- [REQUEST] Copy out the blog post starting at the words "First of all, there’s" and ending after "distraction or annoyance.", swapping "disdain" for "scorn".

Wednesday, November 6, 2013

What's That Smell?

This morning, Caleb got up early and requested to get breakfast at McDonald's before catching the bus for school.  We had not done that in a while, so off we went.  We ate inside, and then hurried back to the car.  As we were both getting in the car, I smelled it.  Caleb suddenly asked, "What's that smell?"  Simultaneously I said, "Ewww.  Did you poot?"   He said, "Yea, I did.  But I didn't think it would be THAT bad!"

Friday, September 13, 2013

A West Meckenburg Indian Looks at 30

As I write this, I am aboard the Amtrak Piedmont Train #73 bound for Charlotte for my 30th high school reunion.  Lori will be driving later to join me for the weekend’s festivities.  I had planned to enjoy the solitude by reading.  But here I sit, overwhelmed with a burden to write.

I can’t help but be reflective about this milestone.  I guess this is the first reunion where the former high school students now mostly have high school students (or beyond) of their own.  Some have grandchildren.  Few have toddlers.  We’re grown up and mature now.  At least we are supposed to be.  We’re thinking of paying for college for our kids, and wondering how on Earth that became so expensive.  We’re thinking of retiring.  We’re thinking of health.  We’re thinking of blessings received and opportunities missed and loved ones lost. 

As I was always Kenny Kodak with the camera, I am thankful to have many pictures to remind me of our high school days.  As I’ve gone through the photo albums the last few weeks to scan pictures, I am fondly reminded of many memories. 

First of all, there’s the theme of math & science versus the arts.  By arts I mean dancing, music, reading, writing, and history.  In high school, some of my friends and I expressed outward disdain for the arts.  I guess you love the stuff you’re good at doin’, and despise that at which you are not good.  Or is it well?  We simply loved math and science, and found anything else to be an unnecessary distraction or annoyance.

- [DATA BLOCK]
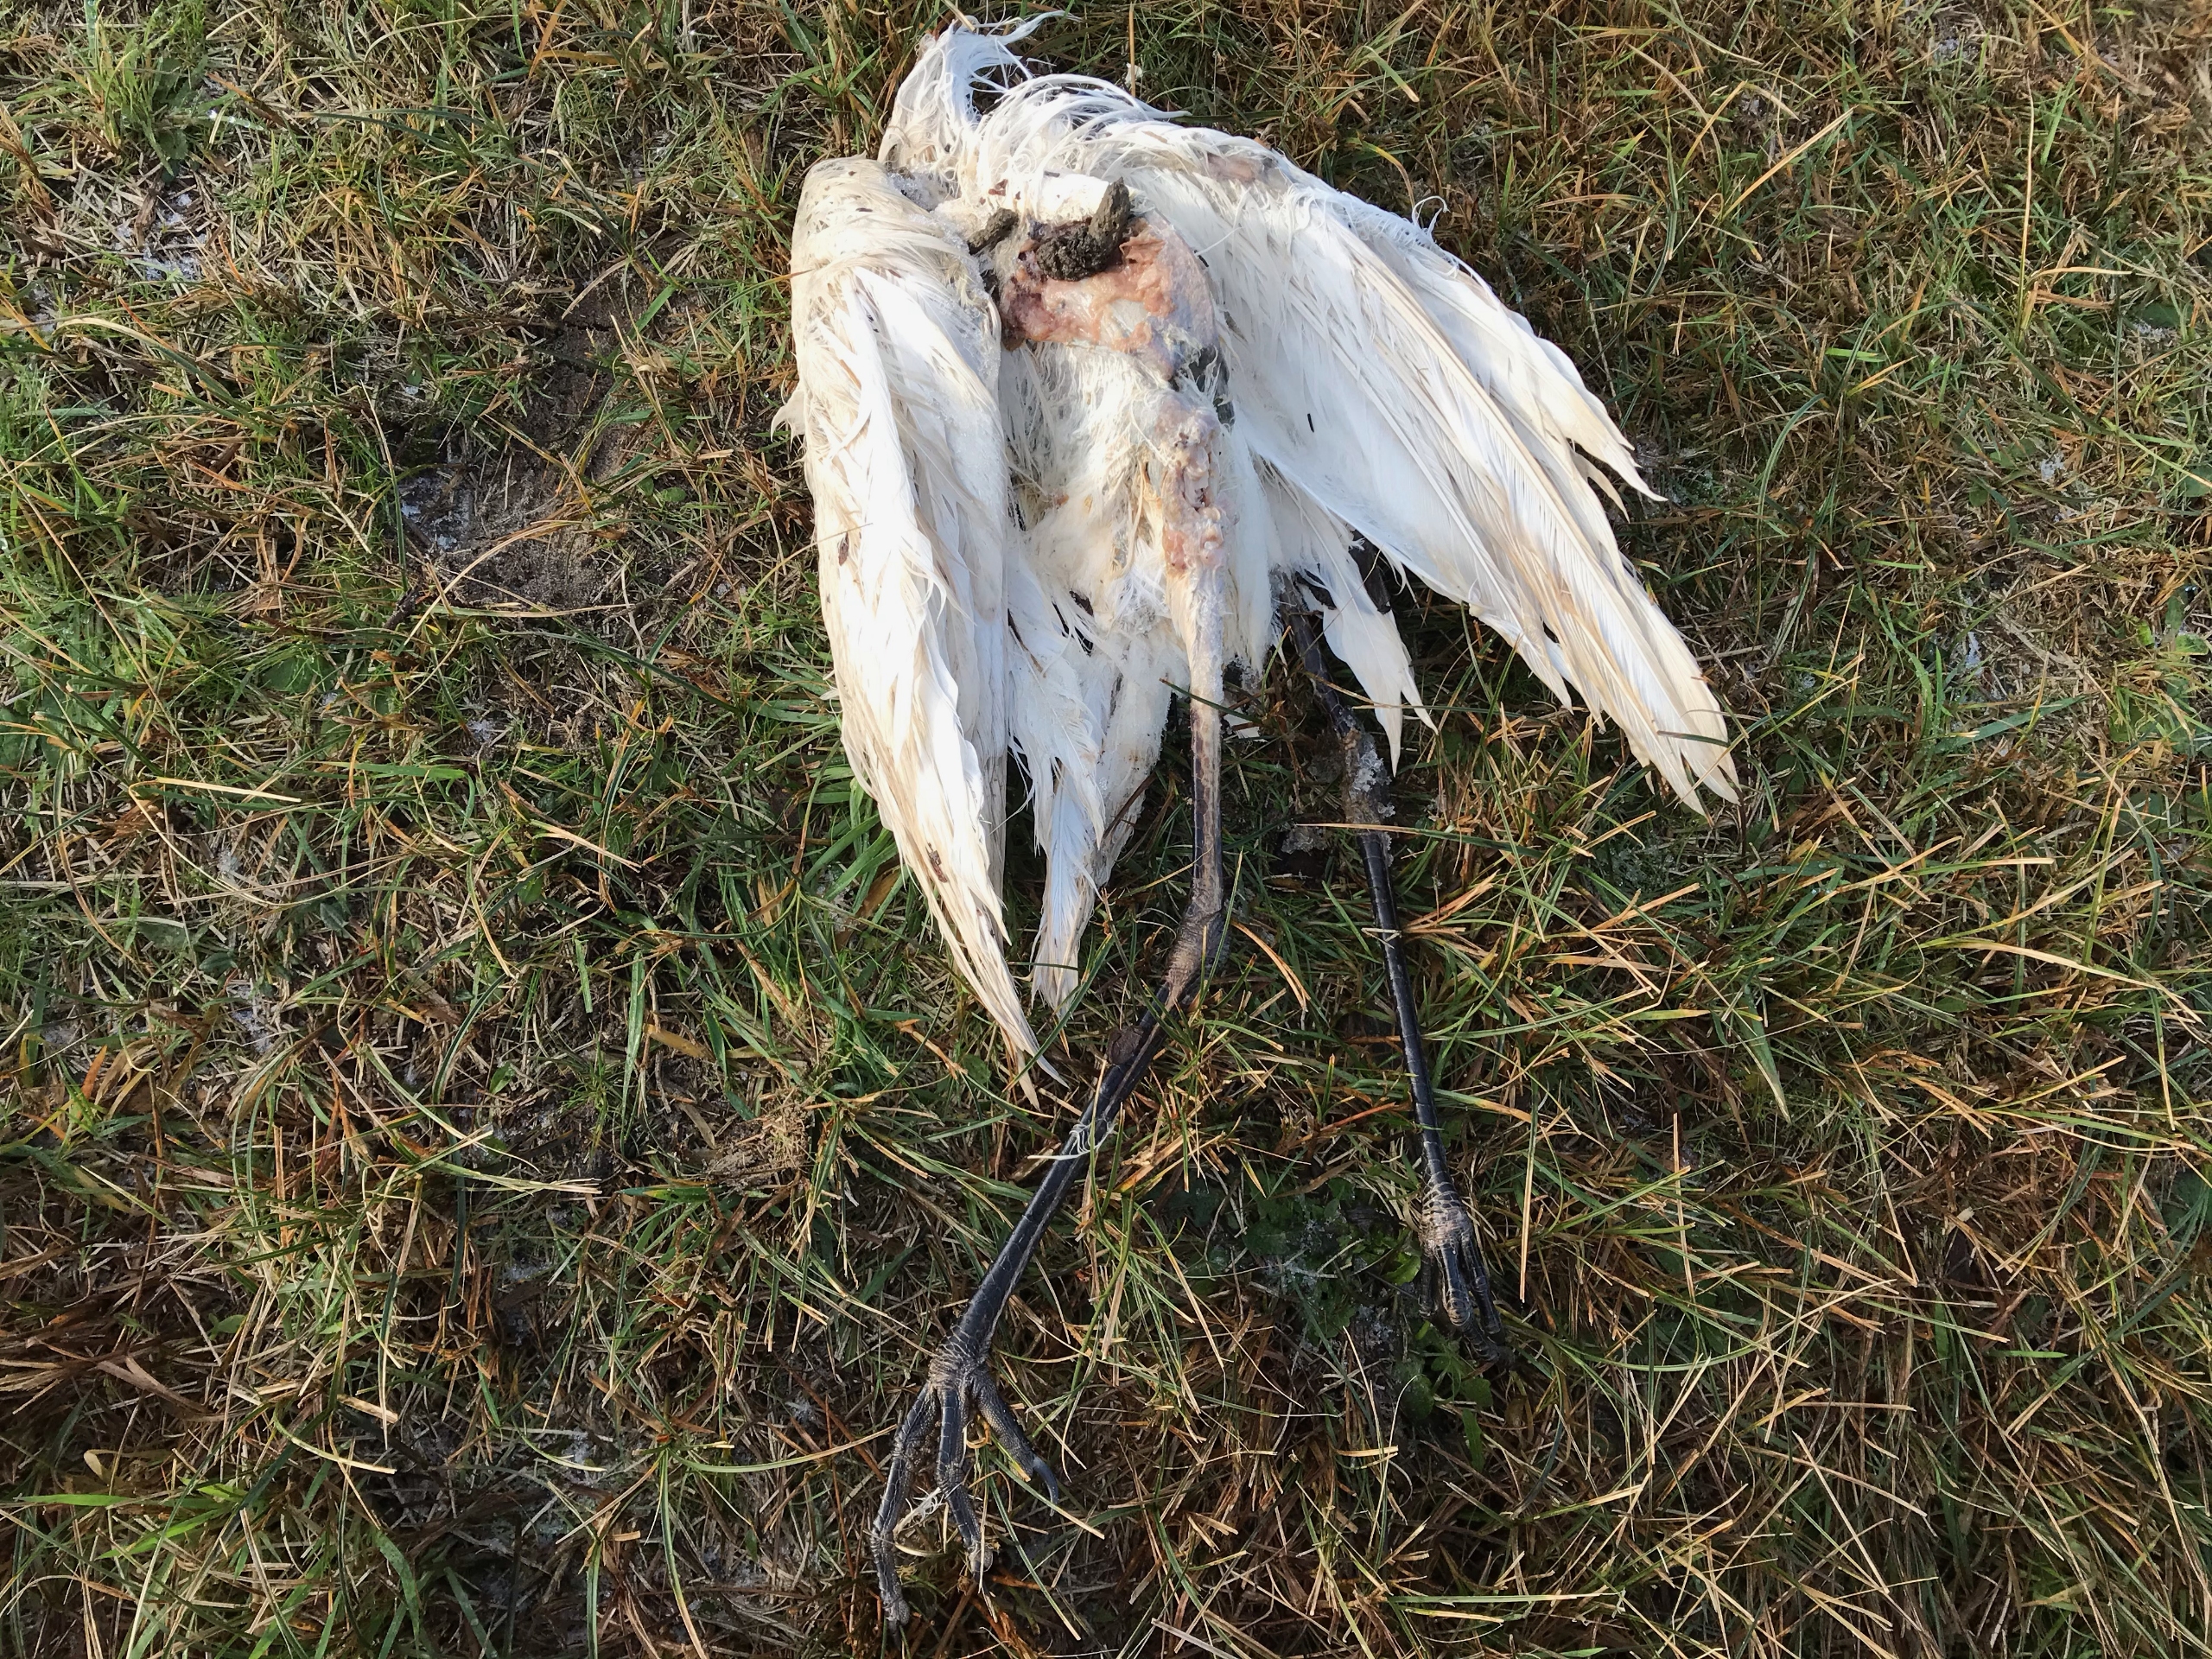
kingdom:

- [EXERCISE OUTPUT]
First of all, there’s the theme of math & science versus the arts.  By arts I mean dancing, music, reading, writing, and history.  In high school, some of my friends and I expressed outward scorn for the arts.  I guess you love the stuff you’re good at doin’, and despise that at which you are not good.  Or is it well?  We simply loved math and science, and found anything else to be an unnecessary distraction or annoyance.